> _Exercise inputs_:
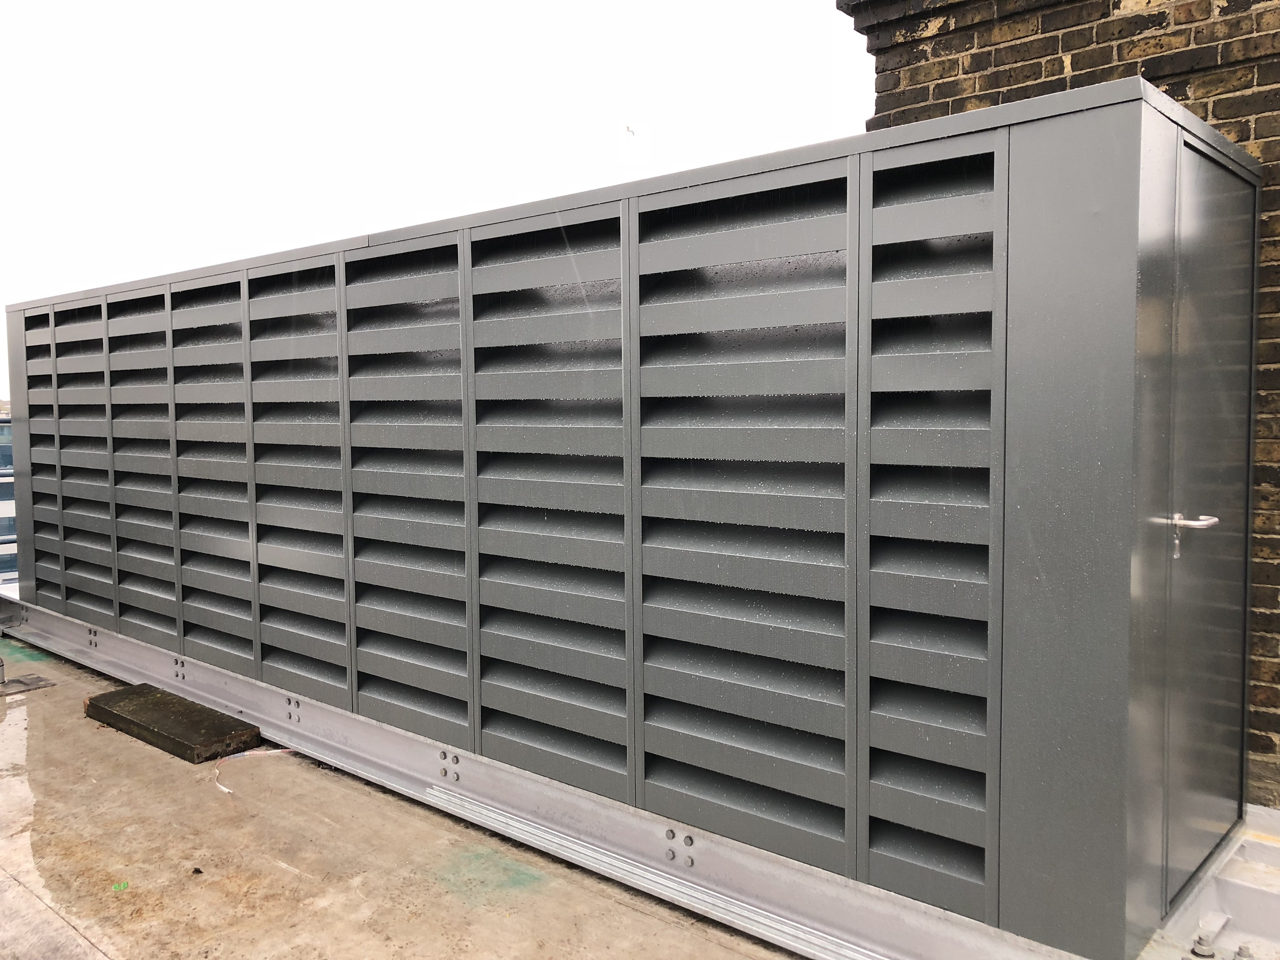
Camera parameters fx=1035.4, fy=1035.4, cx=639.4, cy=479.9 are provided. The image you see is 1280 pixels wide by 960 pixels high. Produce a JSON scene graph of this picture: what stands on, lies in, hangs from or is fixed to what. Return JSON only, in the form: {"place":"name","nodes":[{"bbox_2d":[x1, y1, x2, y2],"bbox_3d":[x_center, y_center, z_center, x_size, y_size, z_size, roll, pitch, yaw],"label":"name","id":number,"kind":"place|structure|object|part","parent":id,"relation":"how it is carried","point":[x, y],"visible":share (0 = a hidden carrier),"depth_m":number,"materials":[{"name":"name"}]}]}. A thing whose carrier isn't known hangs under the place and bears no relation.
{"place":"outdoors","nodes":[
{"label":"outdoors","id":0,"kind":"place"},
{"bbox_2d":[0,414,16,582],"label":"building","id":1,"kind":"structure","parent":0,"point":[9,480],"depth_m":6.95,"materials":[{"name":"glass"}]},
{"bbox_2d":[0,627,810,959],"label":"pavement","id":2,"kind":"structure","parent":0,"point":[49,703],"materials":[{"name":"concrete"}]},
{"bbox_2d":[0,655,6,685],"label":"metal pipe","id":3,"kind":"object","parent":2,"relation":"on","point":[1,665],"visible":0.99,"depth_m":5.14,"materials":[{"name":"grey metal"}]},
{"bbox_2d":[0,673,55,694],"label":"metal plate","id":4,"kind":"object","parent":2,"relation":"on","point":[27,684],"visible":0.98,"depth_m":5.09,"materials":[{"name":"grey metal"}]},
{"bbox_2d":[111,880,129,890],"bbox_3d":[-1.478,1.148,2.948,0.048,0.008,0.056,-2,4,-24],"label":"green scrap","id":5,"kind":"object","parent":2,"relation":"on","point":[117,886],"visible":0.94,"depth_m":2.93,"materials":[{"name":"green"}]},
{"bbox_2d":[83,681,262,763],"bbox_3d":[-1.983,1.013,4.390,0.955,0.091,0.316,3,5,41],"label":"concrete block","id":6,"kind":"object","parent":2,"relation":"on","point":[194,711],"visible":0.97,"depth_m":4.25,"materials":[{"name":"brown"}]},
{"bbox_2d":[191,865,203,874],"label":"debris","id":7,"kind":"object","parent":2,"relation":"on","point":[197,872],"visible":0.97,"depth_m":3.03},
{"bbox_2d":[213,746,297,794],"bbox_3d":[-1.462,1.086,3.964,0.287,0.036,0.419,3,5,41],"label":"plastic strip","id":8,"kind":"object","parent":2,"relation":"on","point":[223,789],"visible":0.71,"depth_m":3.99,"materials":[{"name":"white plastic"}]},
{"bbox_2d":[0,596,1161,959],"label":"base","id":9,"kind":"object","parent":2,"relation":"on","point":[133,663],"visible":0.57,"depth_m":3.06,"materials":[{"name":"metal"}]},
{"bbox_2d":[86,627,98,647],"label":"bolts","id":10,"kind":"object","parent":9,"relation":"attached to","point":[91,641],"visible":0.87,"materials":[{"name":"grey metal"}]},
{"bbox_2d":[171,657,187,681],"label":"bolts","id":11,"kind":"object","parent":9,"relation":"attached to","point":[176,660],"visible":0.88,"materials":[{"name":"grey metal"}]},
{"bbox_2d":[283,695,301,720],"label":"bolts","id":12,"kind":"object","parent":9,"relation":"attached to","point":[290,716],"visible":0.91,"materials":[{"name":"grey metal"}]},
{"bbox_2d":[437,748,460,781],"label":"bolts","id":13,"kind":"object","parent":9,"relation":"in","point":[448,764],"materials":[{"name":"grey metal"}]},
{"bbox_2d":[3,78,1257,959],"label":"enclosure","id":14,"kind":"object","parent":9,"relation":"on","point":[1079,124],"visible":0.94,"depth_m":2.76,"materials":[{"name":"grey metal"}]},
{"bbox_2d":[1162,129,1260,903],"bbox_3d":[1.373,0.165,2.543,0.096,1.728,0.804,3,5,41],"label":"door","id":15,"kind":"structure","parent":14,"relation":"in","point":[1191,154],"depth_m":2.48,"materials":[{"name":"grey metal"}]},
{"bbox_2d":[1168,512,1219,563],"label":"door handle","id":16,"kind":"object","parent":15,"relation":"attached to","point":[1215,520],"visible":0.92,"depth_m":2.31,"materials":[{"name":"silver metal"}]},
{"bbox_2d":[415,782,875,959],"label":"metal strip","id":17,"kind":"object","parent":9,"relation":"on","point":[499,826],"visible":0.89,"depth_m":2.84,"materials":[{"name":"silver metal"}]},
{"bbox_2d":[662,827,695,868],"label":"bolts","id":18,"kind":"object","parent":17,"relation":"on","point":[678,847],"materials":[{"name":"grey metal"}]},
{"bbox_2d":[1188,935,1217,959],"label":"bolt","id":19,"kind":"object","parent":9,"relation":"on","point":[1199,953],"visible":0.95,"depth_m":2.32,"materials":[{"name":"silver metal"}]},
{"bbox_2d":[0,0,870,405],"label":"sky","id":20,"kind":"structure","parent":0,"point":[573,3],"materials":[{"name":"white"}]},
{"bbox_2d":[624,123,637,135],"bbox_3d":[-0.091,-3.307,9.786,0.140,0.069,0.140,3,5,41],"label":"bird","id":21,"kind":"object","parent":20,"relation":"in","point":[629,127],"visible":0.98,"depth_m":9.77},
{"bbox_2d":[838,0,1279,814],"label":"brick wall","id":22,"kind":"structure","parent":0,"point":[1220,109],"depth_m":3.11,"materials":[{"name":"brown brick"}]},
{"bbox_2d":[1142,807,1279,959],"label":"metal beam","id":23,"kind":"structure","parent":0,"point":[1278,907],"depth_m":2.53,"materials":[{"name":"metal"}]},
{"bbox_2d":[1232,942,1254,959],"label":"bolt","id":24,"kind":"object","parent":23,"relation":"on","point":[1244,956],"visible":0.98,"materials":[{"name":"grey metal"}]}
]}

==

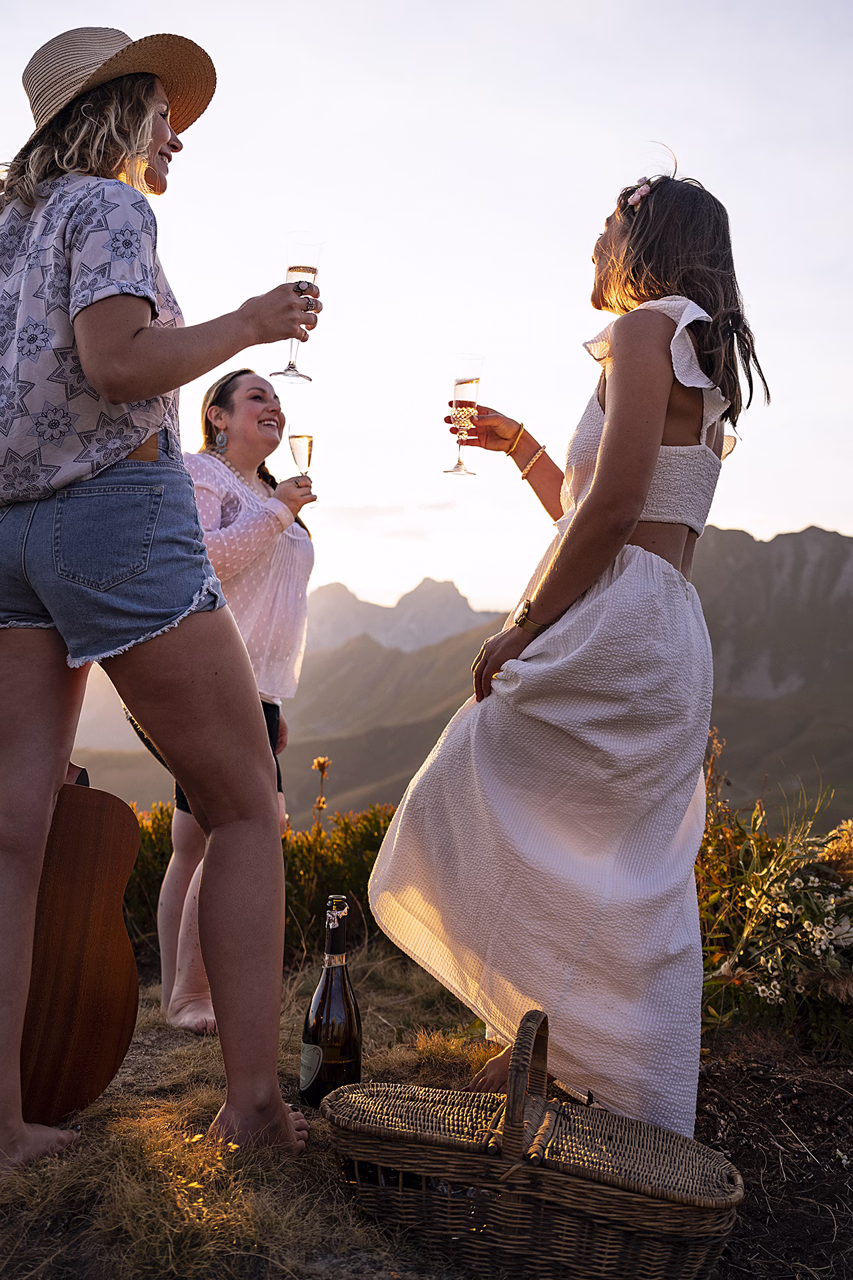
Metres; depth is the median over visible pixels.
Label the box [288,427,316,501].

> _Problem requirements_:
Go through the listing above and write out exactly the lines starting with the one holding "Metres; depth is" and running through the one holding "Label the box [288,427,316,501].", ends included, and no others.

> _Exercise result_:
Metres; depth is the median over visible pixels.
Label the box [288,427,316,501].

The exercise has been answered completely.